→ **Extracted text**:
+++++

The thickness of the bar in the below table indicates how many people would start a paragraph at the given sentence. The ¶ symbols (not sent to the Turkers) indicate where the Bible translators themselves started paragraphs.

The table shows similarities between the two translations (except for some variation near the beginning) and also reveals some divergence with the translators’ paragraph ideas.

(If you’re reading this post in a feed reader, the below table won’t make much sense to you. You should click through to the original post if you want to see the styles.)

Philemon (ESV) Philemon (NLT)
¶ Paul, a prisoner for Christ Jesus, and Timothy our brother, ¶ This letter is from Paul, a prisoner for preaching the Good News about Christ Jesus, and from our brother Timothy.
¶ To Philemon our beloved fellow worker and Apphia our sister and Archippus our fellow soldier, and the church in your house: ¶ I am writing to Philemon, our beloved co-worker, and to our sister Apphia, and to our fellow soldier Archippus, and to the church that meets in your house.

+++++

→ **Stored data**:
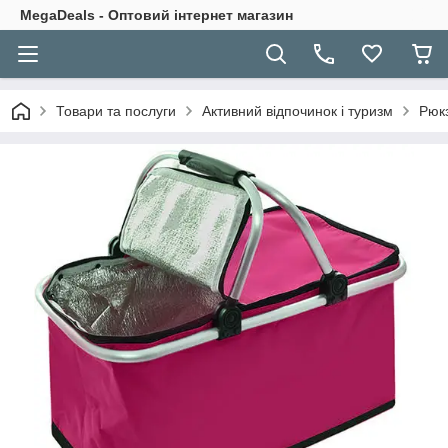
MegaDeals - Оптовий інтернет магазин
Товари та послуги
Активний відпочинок і туризм
Рюкз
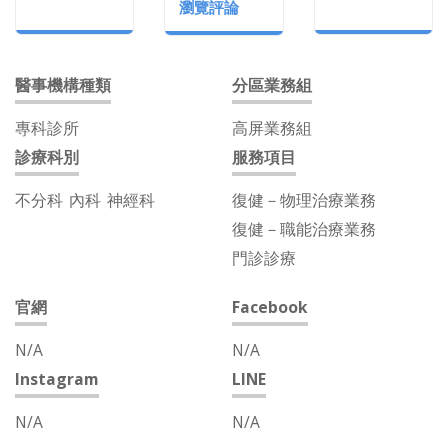
瀏覽評論
醫事機構種類
分區業務組
專科診所
高屏業務組
診療科別
服務項目
不分科
內科
神經科
復健－物理治療業務
復健－職能治療業務
門診診療
官網
Facebook
N/A
N/A
Instagram
LINE
N/A
N/A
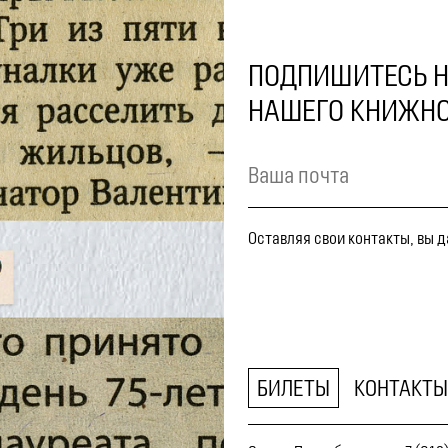
ПОДПИШИТЕСЬ Н
НАШЕГО КНИЖНО
Оставляя свои контакты, вы 
БИЛЕТЫ
КОНТАКТЫ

+++++

→ **Job 1**: Rewrite all the records with "N/A" replaced by "None" everywhere and every other line unchanged. Leave the pictures out of your answer.
→ **Job 2**: Carry on the text about where readers start paragraphs in two translations of Philemon from the point where it stops.

→ **Written answer 1**:
MegaDeals - Оптовий інтернет магазин
Товари та послуги
Активний відпочинок і туризм
Рюкз
瀏覽評論
醫事機構種類
分區業務組
專科診所
高屏業務組
診療科別
服務項目
不分科
內科
神經科
復健－物理治療業務
復健－職能治療業務
門診診療
官網
Facebook
None
None
Instagram
LINE
None
None
ПОДПИШИТЕСЬ Н
НАШЕГО КНИЖНО
Оставляя свои контакты, вы 
БИЛЕТЫ
КОНТАКТЫ

→ **Written answer 2**:
¶ Grace to you and peace from God our Father and the Lord Jesus Christ. ¶ May God our Father and the Lord Jesus Christ give you grace and peace.
¶ I thank my God always when I remember you in my prayers, because I hear of your love and of the faith that you have toward the Lord Jesus and for all the saints, and I pray that the sharing of your faith may become effective for the full knowledge of every good thing that is in us for the sake of Christ. ¶ I always thank my God when I pray for you, Philemon, because I keep hearing about your faith in the Lord Jesus and your love for all of God’s people.
And I am praying that you will put into action the generosity that comes from your faith as you understand and experience all the good things we have in Christ.
For I have derived much joy and comfort from your love…, because the hearts of the saints have been refreshed through you. Your love has given me much joy and comfort…, for your kindness has often refreshed the hearts of God’s people.
¶ Accordingly, though I am bold enough in Christ to command you to do what is required, yet for love’s sake I prefer to appeal to you—I, Paul, an old man and now a prisoner also for Christ Jesus—I appeal to you for my child, Onesimus, whose father I became in my imprisonment. ¶ That is why I am boldly asking a favor of you.
I could demand it in the name of Christ because it is the right thing for you to do.
But because of our love, I prefer simply to ask you.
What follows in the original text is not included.